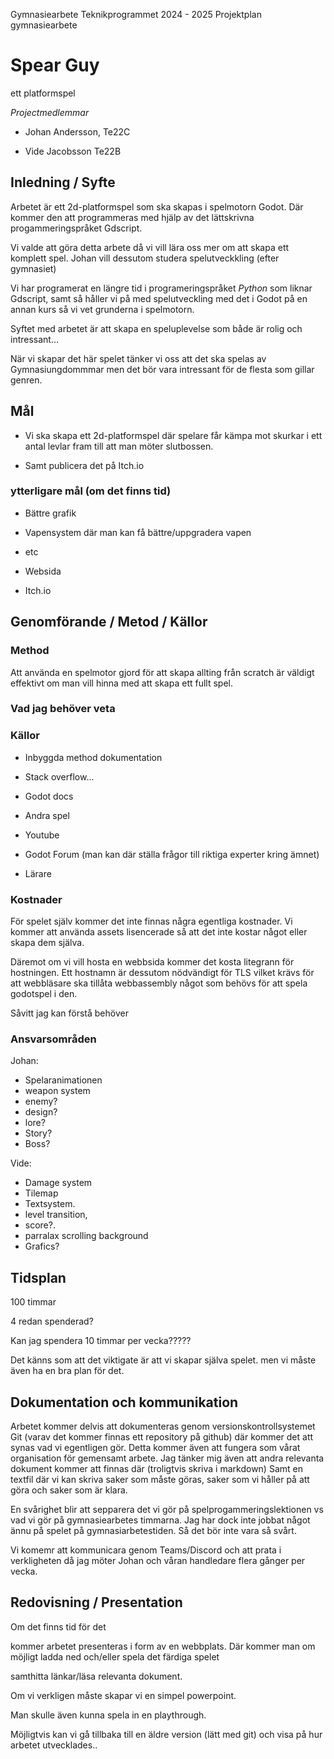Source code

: Gymnasiearbete Teknikprogrammet 2024 - 2025 
Projektplan gymnasiearbete

# Spear Guy
ett platformspel

*Projectmedlemmar*

- Johan Andersson, Te22C

- Vide Jacobsson Te22B


## Inledning / Syfte
Arbetet är ett 2d-platformspel som ska skapas i spelmotorn Godot.
Där kommer den att programmeras med hjälp av det lättskrivna progammeringspråket Gdscript.

Vi valde att göra detta arbete då vi vill lära oss mer om att skapa ett komplett spel. 
Johan vill dessutom studera spelutveckkling (efter gymnasiet)

Vi har programerat en längre tid i programeringspråket *Python* som liknar Gdscript,
samt så håller vi på med spelutveckling med det i Godot på en annan kurs så vi vet grunderna i spelmotorn.

Syftet med arbetet är att skapa en speluplevelse som både är rolig och intressant...

<!-- vi har båda spelat hyfsat mycket andra liknande spel. -->

<!-- Jag har inga egentliga kontakter inom området annat än våran lärare. -->
<!-- möjligen minecraft. -->


<!-- johan systers pokjvän håller på med det -->

När vi skapar det här spelet tänker vi oss att det ska spelas av Gymnasiungdommmar men det bör vara intressant 
för de flesta som gillar genren.

<!-- Vad handlar arbetet om? Varför har du valt att göra detta arbete? Vad är syftet med -->
<!-- detta arbete? (att genomföra…) Vilka förkunskaper har -->
<!-- du? Vilka praktiska erfarenheter har du? Vilka kontakter har du inom området? Hur kan -->
<!-- de vara en resurs i projektet? Riktar sig arbetet mot någon specifik målgrupp? I så fall -->
<!-- beskriv den. -->

## Mål 

<!-- Att skapa ett tillräckligt bra spel för att --> 

- Vi ska skapa ett 2d-platformspel
där spelare får kämpa mot skurkar i ett antal levlar 
fram till att man möter slutbossen.

- Samt publicera det på Itch.io

### ytterligare mål (om det finns tid)

- Bättre grafik
- Vapensystem där man kan få bättre/uppgradera vapen
- etc

- Websida
- Itch.io

  
<!-- Här ska du bryta ner syftet till några specificerade och avgränsade -->
<!-- målsättningar. Dessa blir sedan det/de mål mot vilket hela ditt arbete strävar. -->

<!-- I ett utvecklingsprojekt arbetar du mot en uppställd målsättning. Målet bör vara tydligt, -->
<!-- realistiskt, utmanande och mätbart (när är projektets mål nått?). Exempel: -->
<!-- “Vi skall bygga en modellbro av Lejonströmsbron i skala 1:100 med en måttavvikelse -->
<!-- på max 10%. Bron skall hålla för en leksaksbil som väger minst 1 kg.” -->

<!-- Målsättningar i ett projekt kan också delas in i delmål, för att kunna specificera tydligare -->
<!-- och ge utrymme för fördjupning. -->

## Genomförande / Metod / Källor

<!-- Vilken metod är bäst att använda? Hur ska du gå till väga? Tänk metoder genom hela -->
<!-- arbetet; från informationsinhämtning till bearbetning, analys och redovisning. Vad -->
<!-- behöver du veta och var finns den informationen? Beskriv de källor du tror kommer att -->
<!-- vara användbara i projektet. Vilket material behövs och var finns det att få tag på? Vilka -->
<!-- kostnader kan uppstå i projektet och hur ska de finansieras? Hur kan du knyta viktiga -->
<!-- kontakter med personer utanför skolan med kompetens och erfarenhet i ämnet? Vilka -->
<!-- aktiviteter ska göras på väg mot målet? Hur ska arbetets resultat redovisas? Hur -->
<!-- påverkar det vad som behöver göras? Ska flera personer delta i projektet? Fördela i så -->
<!-- fall ansvarsområden och arbetsuppgifter. -->

### Method
Att använda en spelmotor gjord för att skapa allting från scratch är väldigt effektivt om man 
vill hinna med att skapa ett fullt spel.

### Vad jag behöver veta

### Källor
- Inbyggda method dokumentation

- Stack overflow...

- Godot docs

- Andra spel

- Youtube

- Godot Forum (man kan där ställa frågor till riktiga experter kring ämnet)

- Lärare


### Kostnader
För spelet själv kommer det inte finnas några egentliga kostnader.
Vi kommer att använda assets lisencerade så att det inte kostar något eller
skapa dem själva.

Däremot om vi vill hosta en webbsida kommer det kosta litegrann för hostningen. 
Ett hostnamn är dessutom nödvändigt för 
TLS vilket krävs för att webbläsare ska tillåta webbassembly något som behövs för att spela godotspel i den. 

Såvitt jag kan förstå behöver 

### Ansvarsområden
Johan: 
- Spelaranimationen
- weapon system 
- enemy? 
- design? 
- lore? 
- Story? 
- Boss?

Vide: 
- Damage system
- Tilemap
- Textsystem. 
- level transition, 
- score?. 
- parralax scrolling background 
- Grafics?


## Tidsplan

100 timmar

4 redan spenderad?

Kan jag spendera 10 timmar per vecka?????

Det känns som att det viktigate är att vi skapar själva spelet.
men vi måste även ha en bra plan för det.

<!-- Arbetet i projektet ska tidsplaneras på något sätt, det finns flera exempel och mallar att -->
<!-- använda sig av. Tidsplanen ska visa en översiktlig uppställning av vad som ska göras, när -->
<!-- det ska göras och av vem. Den kan också visa projektgruppsträffar, handledningsträffar -->
<!-- och deadlines. Aktivitetsrubriker som skrivs in i tidsplanerna kan beskrivas mer utförligt -->
<!-- här i projektplanen. Här lägger du också in en länk eller en hänvisning till den tidsplan -->
<!-- du ställer upp för projektet, t ex GANTT- schema, lista med kommentarer eller -->
<!-- flödesschema. Förslag på mall för tidsplan finns i kursteamet. -->
<!-- När ni fyller i, tänk igenom: Vilka hållpunkter finns då olika delar av arbetet ska vara -->
<!-- klara? Är det något som bygger på att något annat är klart? Hur många timmar per vecka -->
<!-- kan du avsätta för att arbeta med gymnasiearbetet? Hur lång tid är det rimligt att lägga -->
<!-- på olika delar? -->

## Dokumentation och kommunikation

Arbetet kommer delvis att dokumenteras genom versionskontrollsystemet Git 
(varav det kommer finnas ett repository på github)
där kommer det att synas vad vi egentligen gör.
Detta kommer även att fungera som vårat organisation för gemensamt arbete. 
Jag tänker mig även att andra relevanta dokument kommer att finnas där (troligtvis skriva i markdown)
Samt en textfil där vi kan skriva saker som måste göras, saker som vi håller på att göra och saker som är klara.

<!-- Jag bör kanske nämna det någon annanstans -->
En svårighet blir att sepparera det vi gör på spelprogammeringslektionen vs vad 
vi gör på gymnasiearbetes timmarna. 
Jag har dock inte jobbat något ännu på spelet på gymnasiarbetestiden. Så det bör inte vara så svårt.  

Vi komemr att kommunicara genom Teams/Discord och att prata i verkligheten då jag möter Johan och våran handledare flera gånger per vecka.

<!-- Hur ska arbetet dokumenteras? Hur ska dokumentationen struktureras? -->
<!-- Hur ska gemensamt arbete organiseras och dokumenteras? Hur ska handledaren och -->
<!-- eventuell extern beställare informeras om hur arbetet i projektet fortskrider? -->
<!-- Med en bra struktur och bra rutiner för projektets dokumentation och kommunikation -->
<!-- går arbetet lättare. Det finns olika kanaler/plattformar, program och onlinetjänster för -->
<!-- projekthantering du kan använda, kanske Teams räcker för era behov? Undersök och -->
<!-- välj i samråd med arbetsgrupp och handledare. -->

## Redovisning / Presentation

Om det finns tid för det 
<!-- (vilket vi borde ta med i beräkningen för tidsplanen -->
kommer arbetet presenteras i form av en webbplats.
Där kommer man om möjligt ladda ned och/eller spela det färdiga spelet
<!-- eller en level -->
samthitta länkar/läsa relevanta dokument.

Om vi verkligen måste skapar vi en simpel powerpoint. 
<!-- men det är roligare att spela spelet -->
<!-- samt att vi berättar lite grann? -->

Man skulle även kunna spela in en playthrough.

Möjligtvis kan vi gå tillbaka till en äldre version (lätt med git) och visa på hur arbetet utvecklades..

<!-- Hur ska projektets resultat redovisas och presenteras och vilket material behöver -->
<!-- arbetas fram för detta ändamål? (modeller, rapport, ritningar, prototyper, Powerpoint -->
<!-- m m). -->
******************************
Exercise description:
Look through the entries, and return every line that the word "Gdscript" appears in.

Exercise solution:
Där kommer den att programmeras med hjälp av det lättskrivna progammeringspråket Gdscript.
Vi har programerat en längre tid i programeringspråket *Python* som liknar Gdscript,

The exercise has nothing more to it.